But, the block-to-handle fit is awful! When open, the blocks hang about 15 degrees off vertical. Left as they are I have to manually align the blocks while closing them. Does anyone know of a way to fix this?

big bore 99
09-03-2017, 04:34 PM
If not really too much of a pain, I'd just leave well enough alone. If they close good and line up on the pins. That's all that really counts.

Geezer in NH
09-03-2017, 06:14 PM
If it ain't broke don't fix it works for me.

centershot
09-03-2017, 06:22 PM
Yeah, you guys are probably right. If all my molds were as trouble free as these two are I'd be in casting Heaven!

country gent
09-03-2017, 06:27 PM
Get a 6"-8"pioece of 3/4" angle iron and set on your bench wide vee down and simply lightly rest the blocks on it when closing the straight narrow edge alighns the block nicely and quickly. I do thois with my noulds as it greatly lessens the pin wear on the blocks rough alighning them like this.

Grmps
09-03-2017, 07:21 PM
On molds with screw on handles, I find a piece of metal shim stock the right thickness and drill a hole for the handle screws to go through.
Easy fix, BUT...The Lees have press fit pins.

centershot
09-03-2017, 07:26 PM
Get a 6"-8"pioece of 3/4" angle iron and set on your bench wide vee down and simply lightly rest the blocks on it when closing the straight narrow edge alighns the block nicely and quickly. I do thois with my noulds as it greatly lessens the pin wear on the blocks rough alighning them like this.

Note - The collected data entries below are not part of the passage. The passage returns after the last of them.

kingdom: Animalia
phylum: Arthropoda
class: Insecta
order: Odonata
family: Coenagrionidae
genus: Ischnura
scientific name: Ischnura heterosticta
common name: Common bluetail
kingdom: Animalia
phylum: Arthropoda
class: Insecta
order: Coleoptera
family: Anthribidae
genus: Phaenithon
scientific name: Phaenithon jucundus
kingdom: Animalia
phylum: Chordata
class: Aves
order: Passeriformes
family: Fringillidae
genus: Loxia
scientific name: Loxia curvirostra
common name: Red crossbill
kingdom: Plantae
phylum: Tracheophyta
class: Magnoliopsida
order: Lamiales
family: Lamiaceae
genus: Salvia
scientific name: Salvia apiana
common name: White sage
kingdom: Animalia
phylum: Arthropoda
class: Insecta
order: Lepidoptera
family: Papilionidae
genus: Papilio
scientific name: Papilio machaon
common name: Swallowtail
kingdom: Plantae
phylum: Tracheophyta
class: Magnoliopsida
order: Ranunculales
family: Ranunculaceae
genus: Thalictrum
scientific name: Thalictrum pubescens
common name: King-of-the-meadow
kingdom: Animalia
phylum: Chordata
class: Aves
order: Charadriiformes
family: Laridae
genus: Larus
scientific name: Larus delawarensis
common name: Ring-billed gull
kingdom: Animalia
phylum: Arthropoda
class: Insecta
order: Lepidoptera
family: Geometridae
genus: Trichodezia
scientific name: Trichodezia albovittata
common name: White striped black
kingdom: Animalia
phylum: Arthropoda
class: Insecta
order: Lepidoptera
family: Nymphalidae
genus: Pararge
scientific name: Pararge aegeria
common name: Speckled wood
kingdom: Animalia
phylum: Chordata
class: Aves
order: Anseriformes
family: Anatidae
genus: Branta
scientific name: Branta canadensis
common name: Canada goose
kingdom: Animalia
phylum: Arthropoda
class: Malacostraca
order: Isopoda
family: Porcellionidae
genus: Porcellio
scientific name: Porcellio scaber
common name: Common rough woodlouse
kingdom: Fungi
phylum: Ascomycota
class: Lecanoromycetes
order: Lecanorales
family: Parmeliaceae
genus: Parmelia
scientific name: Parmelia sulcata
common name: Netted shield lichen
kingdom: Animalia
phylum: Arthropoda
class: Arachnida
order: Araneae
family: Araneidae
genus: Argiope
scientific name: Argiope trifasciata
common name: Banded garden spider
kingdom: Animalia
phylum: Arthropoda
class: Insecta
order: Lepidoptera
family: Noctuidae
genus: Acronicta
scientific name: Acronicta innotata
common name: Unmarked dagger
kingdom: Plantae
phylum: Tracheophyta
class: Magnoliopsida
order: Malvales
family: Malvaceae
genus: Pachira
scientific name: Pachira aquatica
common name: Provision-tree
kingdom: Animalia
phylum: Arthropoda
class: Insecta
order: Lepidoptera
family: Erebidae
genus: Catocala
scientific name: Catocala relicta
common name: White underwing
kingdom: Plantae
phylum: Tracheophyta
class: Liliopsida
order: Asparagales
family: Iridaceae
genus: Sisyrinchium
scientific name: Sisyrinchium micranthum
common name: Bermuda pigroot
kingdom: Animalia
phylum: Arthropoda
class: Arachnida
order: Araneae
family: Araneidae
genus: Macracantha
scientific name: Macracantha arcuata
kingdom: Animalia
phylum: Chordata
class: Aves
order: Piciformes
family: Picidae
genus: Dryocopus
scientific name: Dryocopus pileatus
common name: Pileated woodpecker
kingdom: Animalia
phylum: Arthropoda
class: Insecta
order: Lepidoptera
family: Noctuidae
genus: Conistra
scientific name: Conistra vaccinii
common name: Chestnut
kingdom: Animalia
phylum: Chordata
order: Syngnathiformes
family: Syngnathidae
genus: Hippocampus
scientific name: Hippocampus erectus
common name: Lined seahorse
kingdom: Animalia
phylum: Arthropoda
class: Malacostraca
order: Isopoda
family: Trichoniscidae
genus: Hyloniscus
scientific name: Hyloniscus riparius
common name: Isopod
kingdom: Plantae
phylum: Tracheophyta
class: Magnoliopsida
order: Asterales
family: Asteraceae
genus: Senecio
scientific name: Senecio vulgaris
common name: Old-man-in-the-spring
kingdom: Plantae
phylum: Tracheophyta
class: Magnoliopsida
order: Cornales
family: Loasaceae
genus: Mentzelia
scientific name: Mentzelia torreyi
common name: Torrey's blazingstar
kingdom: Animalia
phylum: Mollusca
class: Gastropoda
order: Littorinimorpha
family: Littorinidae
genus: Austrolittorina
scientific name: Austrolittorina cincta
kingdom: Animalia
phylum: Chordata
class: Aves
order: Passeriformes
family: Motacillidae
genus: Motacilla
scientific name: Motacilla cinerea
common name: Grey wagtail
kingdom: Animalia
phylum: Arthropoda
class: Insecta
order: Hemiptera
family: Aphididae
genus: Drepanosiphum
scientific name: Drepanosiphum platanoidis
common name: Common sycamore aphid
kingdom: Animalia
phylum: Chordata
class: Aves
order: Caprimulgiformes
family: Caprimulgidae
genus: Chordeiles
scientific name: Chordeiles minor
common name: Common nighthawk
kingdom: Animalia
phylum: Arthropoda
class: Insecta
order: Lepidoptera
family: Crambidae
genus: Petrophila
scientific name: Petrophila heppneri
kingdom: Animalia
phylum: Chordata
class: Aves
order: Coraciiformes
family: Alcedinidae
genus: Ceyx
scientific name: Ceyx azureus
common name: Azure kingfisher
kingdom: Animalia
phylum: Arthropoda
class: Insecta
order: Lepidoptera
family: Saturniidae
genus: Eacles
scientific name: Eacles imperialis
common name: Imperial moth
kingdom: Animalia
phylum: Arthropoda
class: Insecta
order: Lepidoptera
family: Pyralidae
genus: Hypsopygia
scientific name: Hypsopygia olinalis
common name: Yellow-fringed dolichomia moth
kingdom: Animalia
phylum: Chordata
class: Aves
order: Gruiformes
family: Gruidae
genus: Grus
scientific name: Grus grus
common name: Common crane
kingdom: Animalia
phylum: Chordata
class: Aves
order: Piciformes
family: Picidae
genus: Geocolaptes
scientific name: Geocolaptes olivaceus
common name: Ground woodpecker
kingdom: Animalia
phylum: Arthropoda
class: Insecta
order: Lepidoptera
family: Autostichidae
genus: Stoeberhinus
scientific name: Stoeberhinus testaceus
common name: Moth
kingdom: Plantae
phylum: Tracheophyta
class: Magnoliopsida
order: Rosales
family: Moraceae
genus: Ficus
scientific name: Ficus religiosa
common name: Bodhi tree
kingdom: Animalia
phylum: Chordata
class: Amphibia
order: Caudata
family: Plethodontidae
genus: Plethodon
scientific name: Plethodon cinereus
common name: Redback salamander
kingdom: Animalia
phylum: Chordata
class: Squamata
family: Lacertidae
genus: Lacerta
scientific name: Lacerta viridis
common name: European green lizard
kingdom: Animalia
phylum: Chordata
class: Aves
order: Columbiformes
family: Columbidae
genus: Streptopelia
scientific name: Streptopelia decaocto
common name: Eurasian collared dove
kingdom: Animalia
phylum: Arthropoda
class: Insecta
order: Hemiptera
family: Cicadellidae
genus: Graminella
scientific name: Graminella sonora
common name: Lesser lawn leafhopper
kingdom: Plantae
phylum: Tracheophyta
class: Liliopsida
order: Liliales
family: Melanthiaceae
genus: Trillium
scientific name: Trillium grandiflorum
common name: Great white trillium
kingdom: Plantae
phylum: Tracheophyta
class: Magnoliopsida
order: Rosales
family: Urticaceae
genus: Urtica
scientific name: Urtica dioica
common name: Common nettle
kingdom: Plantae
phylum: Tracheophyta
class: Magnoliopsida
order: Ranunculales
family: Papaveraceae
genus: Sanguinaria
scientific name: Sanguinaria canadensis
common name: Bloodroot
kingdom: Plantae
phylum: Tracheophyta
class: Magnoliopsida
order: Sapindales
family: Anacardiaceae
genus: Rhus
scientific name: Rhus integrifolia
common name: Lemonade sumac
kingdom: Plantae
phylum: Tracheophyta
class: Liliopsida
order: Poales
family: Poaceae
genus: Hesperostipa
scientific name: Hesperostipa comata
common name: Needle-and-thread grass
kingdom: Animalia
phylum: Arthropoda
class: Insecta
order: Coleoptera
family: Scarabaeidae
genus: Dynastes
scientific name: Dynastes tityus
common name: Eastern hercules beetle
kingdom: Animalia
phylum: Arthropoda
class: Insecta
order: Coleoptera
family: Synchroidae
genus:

Brilliant idea! Thanks country gent!

dahermit
09-19-2017, 09:12 AM
I have found that with Lee six-cavity molds and the excess slop between the handles and the blocks, the alignment pins, if not great pain is taken to close the blocks cautiously, the male pins will miss the female side slightly and contanct the soft aluminum of the oposite block instead of centering into the female steel pin. My style of casting is to produce as many bullets as possible in the shortest amount of time (I would rather be shooting than casting). Therefore, caution when closing the blocks slows my production rate. Therefore, I have drilled and tapped the handles between the screw hole and the end of the steel handle on both sides. I have inserted a set-screw and have taken-up a small amount of slop. The handles need some slop in them and the blocks to close correctly, but with the set-screws in place and screwed slightly proud, the excess slop is removed and the male pins always find the corresponding female side without the danger of striking the aluminum block itself.204368

country gent
09-19-2017, 02:09 PM
I have shimmed my early brass moulds to the handles to remove slop. These blocks were made before the put the steel bushings in for the alighnment pins like they do now. Its easy enough to do and several ways to do it. The easiest is to mount the blocks and use a feeler gage to see how much clearance is there then subtract .005 from this and cut a shim with the screw hole in it I make them the width of the handles and length of the blocks. Another is to measure the handle cut in the blocks and the handles ( measure in several places as most handles are stampings or forgings and may vary a little across the surface. Subtract groove width from handle width and another .005. I have been going to experiment with a flat spring type shim that would allow free movement but due to the shape would hold in position with almost no movement.
I use a flat edge to rest the bottom of the mould blocks on when closing, this pre alighns the blocks nicely for me. A piece of 1" X1" X 8" angle iron setting conviently wide side down works well for this. I use a paint roller pan to catch bullets and the rolled front edge also works very well. Any flat smooth surface works for this and it does help with alighnments.
In use I set the blocks on the rail and close them, close the sprue plate and give the right side handle 2 light taps to insure they are closed. Set over pot and fill.

Oklahoma Rebel
09-19-2017, 03:34 PM
I was thinking shims too... maybe very thin washers?

country gent
09-19-2017, 10:33 PM
I cut mine from starret shim stock I have a selection of it here from my "misspent" youth as a tool and die maker. I have thought about a flat spring bent iin a shallow v but onmy moulds would have to open the slots up for the to have one heavy enough to work right.